Rank features field type
A rank_features
field can index numeric feature vectors, so that they can later be used to boost documents in queries with a rank_feature
query.
It is analogous to the rank_feature
data type but is better suited when the list of features is sparse so that it wouldn’t be reasonable to add one field to the mappings for each of them.
PUT my-index-000001
{
"mappings": {
"properties": {
"topics": {
"type": "rank_features" 1
},
"negative_reviews" : {
"type": "rank_features",
"positive_score_impact": false 2
}
}
}
}
PUT my-index-000001/_doc/1
{
"topics": { 3
"politics": 20,
"economics": 50.8
},
"negative_reviews": {
"1star": 10,
"2star": 100
}
}
PUT my-index-000001/_doc/2
{
"topics": {
"politics": 5.2,
"sports": 80.1
},
"negative_reviews": {
"1star": 1,
"2star": 10
}
}
GET my-index-000001/_search
{
"query": { 4
"rank_feature": {
"field": "topics.politics"
}
}
}
GET my-index-000001/_search
{
"query": { 5
"rank_feature": {
"field": "negative_reviews.1star"
}
}
}
GET my-index-000001/_search
{
"query": { 6
"term": {
"topics": "economics"
}
}
}
- Rank features fields must use the
rank_features
field type - Rank features that correlate negatively with the score need to declare it
- Rank features fields must be a hash with string keys and strictly positive numeric values
- This query ranks documents by how much they are about the "politics" topic.

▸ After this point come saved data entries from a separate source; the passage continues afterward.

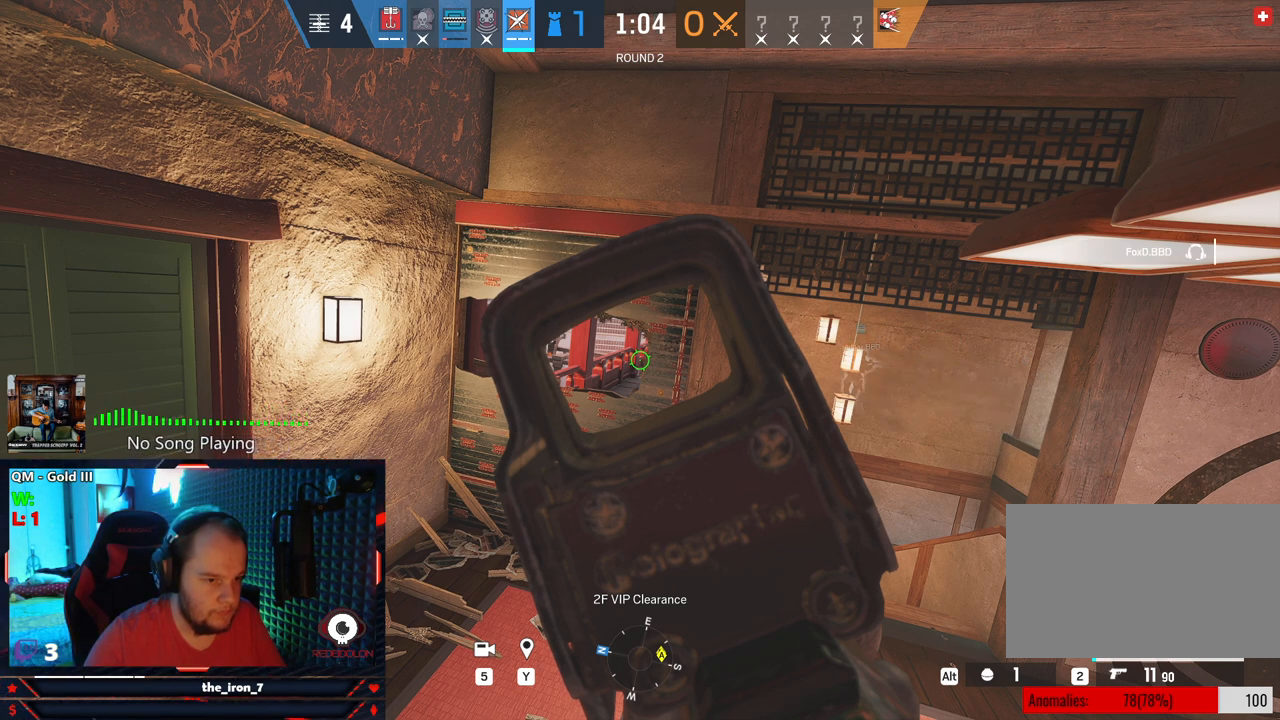
{"keys": ["q"], "mouse": ["right"], "mouse_move": "still", "events": []}
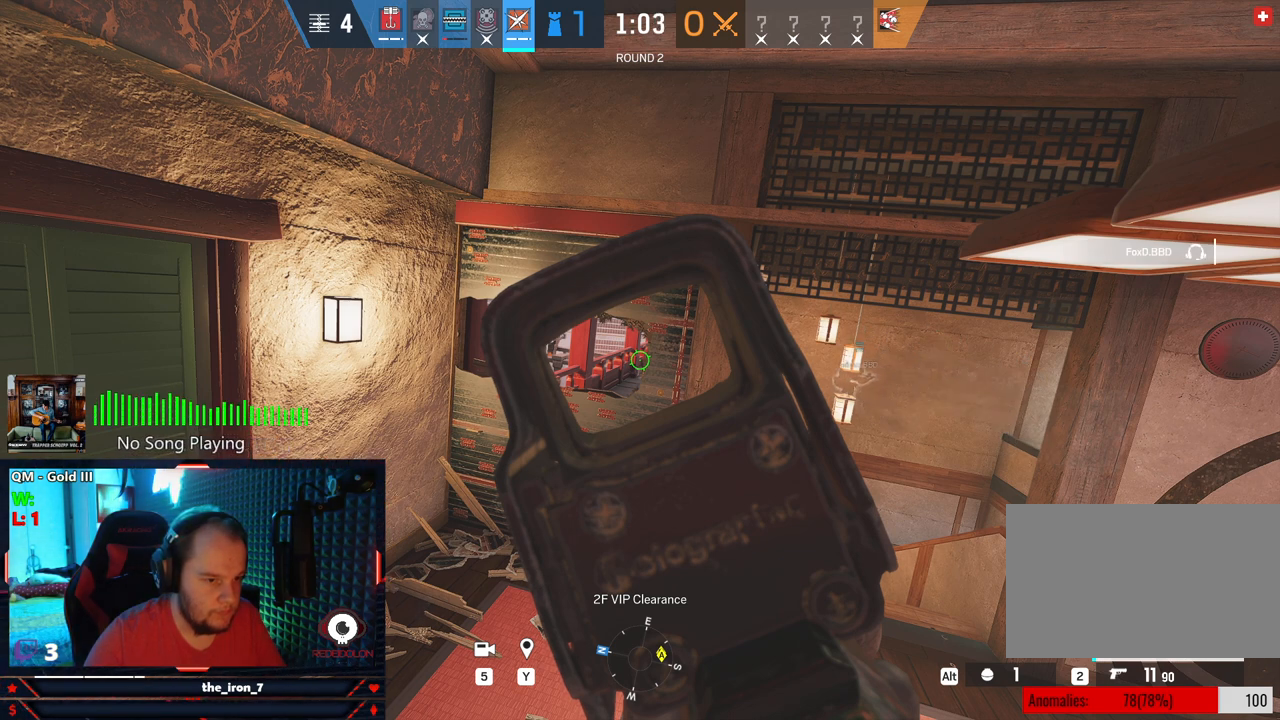
{"keys": ["q"], "mouse": ["right"], "mouse_move": "still", "events": []}
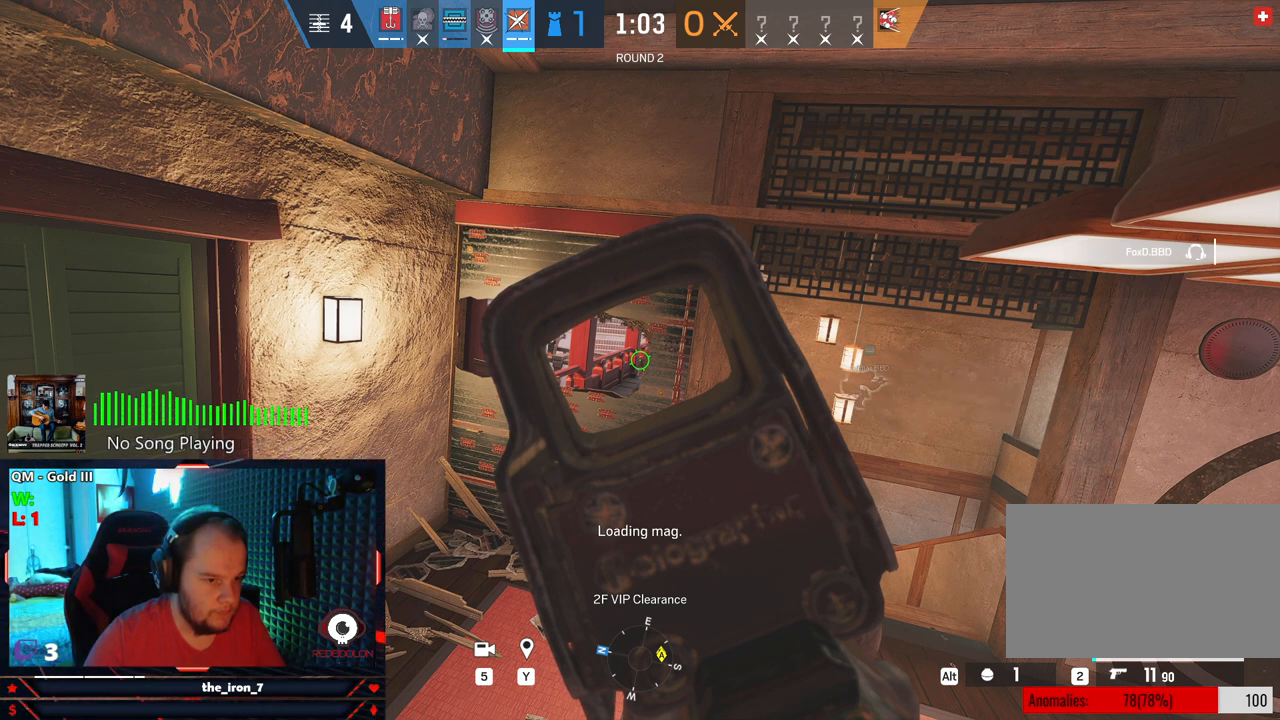
{"keys": ["q"], "mouse": ["right"], "mouse_move": "still", "events": []}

- This query ranks documents inversely to the number of "1star" reviews they received.
- This query returns documents that store the "economics" feature in the "topics" field.
rank_features
fields only support single-valued features and strictly positive values. Multi-valued fields and zero or negative values will be rejected.
rank_features
fields do not support sorting or aggregating and may only be queried using rank_feature
or term
queries.
term
queries on rank_features
fields are scored by multiplying the matched stored feature value by the provided boost
.
rank_features
fields only preserve 9 significant bits for the precision, which translates to a relative error of about 0.4%.
Rank features that correlate negatively with the score should set positive_score_impact
to false
(defaults to true
). This will be used by the rank_feature
query to modify the scoring formula in such a way that the score decreases with the value of the feature instead of increasing.